Мишка с упреком посмотрел на худенькие личики, с мольбой обращенные к нему, еще раз взглянул на помутневший перелесок и медленно, тяжелым, старческим шагом побрел назад.
Дома, войдя в избу, он сел на порог, опустил голову. Братья тормошили его, что-то просили, требовали, но он сидел не двигаясь, не замечая их, — только шум дождя тоскливым шепотом отдавался в его ушах.
Вдруг ему почудился какой-то шорох на крыльце. Легонько заскрипели доски… Только один человек на свете ходит так! Он вскочил, заорал на всю избу:
— Мамка пришла! — и распахнул двери.
Лизка и малыши с криком: «Мамонька пришла! А мы тебя встречали!» бросились к порогу и, посторонившись, пропустили мать.
Мимо в потемках проплыло бледное, мокрое лицо матери. Ему без слов все стало ясно.
Упираясь спиной в косяк, сдерживая подступившие к горлу рыдания, он видел, как мать прошла к столу, опустилась на переднюю лапку. Притихшие ребята несмело, сбоку подошли к ней. Мать тупо посмотрела на них, поискала глазами старшего сына и, встретившись с ним взглядом, безнадежно качнула головой. Потом она достала из-за пазухи маленький сверток в белом платке, развязала его и, опять подняв на него глаза, упавшим голосом сказала:
— Пенсия…
— Ноги у Мишки стали подгибаться. Он не мигая смотрел на эти грязные, захватанные чужими руками бумажки, тоненькой стопкой лежавшие на белом платке, и вдруг, не выдержав, упал плашмя на кровать и громко-громко зарыдал…
Одна и та же смерть второй раз переступила порог Пряслиных.
— Ну вот, отпускаем, — говорил Новожилов, хмуря нездоровое, отечное лицо. — А ты грозил, кричал, помнишь? «Сам уеду…» Партия, она, брат, знает, что и как… Сейчас упираться станешь — пошлем. Смотри, что делается, — он указал на карту, густо испещренную красными и черными флажками. — Сибирь дальше…
Новожилов устало провел большой полной рукой по густым черным с проседью волосам, своевольно выгнутым на висках.

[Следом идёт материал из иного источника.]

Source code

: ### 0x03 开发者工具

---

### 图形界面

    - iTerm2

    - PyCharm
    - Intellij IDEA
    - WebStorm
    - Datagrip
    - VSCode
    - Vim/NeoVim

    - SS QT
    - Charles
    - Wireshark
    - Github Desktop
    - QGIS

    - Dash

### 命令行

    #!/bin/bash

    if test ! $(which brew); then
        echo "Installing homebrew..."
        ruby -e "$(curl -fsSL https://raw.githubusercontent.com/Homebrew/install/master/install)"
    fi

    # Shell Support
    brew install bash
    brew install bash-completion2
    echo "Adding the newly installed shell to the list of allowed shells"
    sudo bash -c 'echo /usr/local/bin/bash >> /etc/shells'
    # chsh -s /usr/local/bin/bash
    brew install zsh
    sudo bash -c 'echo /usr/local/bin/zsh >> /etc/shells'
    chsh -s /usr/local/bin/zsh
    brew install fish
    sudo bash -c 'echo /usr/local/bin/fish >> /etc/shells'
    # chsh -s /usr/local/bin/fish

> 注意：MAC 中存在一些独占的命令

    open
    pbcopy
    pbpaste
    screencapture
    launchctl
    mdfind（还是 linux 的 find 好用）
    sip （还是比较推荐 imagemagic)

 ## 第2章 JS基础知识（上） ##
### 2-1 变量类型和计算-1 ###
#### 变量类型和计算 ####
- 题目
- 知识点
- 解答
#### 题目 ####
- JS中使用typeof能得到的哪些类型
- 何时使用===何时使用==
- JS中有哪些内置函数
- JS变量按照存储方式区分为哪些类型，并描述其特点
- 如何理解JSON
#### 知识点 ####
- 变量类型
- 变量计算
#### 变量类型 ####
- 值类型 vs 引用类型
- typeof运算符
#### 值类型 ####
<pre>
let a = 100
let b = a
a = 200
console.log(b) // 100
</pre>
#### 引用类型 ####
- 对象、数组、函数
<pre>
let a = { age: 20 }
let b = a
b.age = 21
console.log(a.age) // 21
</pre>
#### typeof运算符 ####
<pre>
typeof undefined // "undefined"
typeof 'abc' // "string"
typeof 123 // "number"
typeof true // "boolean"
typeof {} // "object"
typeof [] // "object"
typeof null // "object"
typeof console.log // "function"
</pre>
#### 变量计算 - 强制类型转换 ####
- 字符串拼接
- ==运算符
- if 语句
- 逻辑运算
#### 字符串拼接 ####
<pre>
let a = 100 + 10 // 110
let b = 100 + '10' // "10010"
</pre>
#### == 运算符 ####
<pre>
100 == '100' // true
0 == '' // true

— Кстати, знаешь, кто с тобой едет? Твой старый дружок Лихачев. Да, брат, всех подчищают. Беспалый в ход пошел. Как думаешь!? От хорошей это жизни? Или уж так, чтобы кулак собрать да ударить как следует?
Лукашину понятна была тревога, прозвучавшая в голосе секретаря. Но при одном упоминании имени Лихачева в нем поднялось глухое раздражение.
— Ну, это добро — что здесь, что там. Одна цена…
Новожилов не мог скрыть своего разочарования:
— Не прав ты. В лошадях Лихачев разбирается. И завобозом был неплохой. Во всяком случае, место не пустовало…
— Место-то не пустовало! Может, ты по тому же самому и Федулова в маслопром посадил? Тепленькое местечко подыскал…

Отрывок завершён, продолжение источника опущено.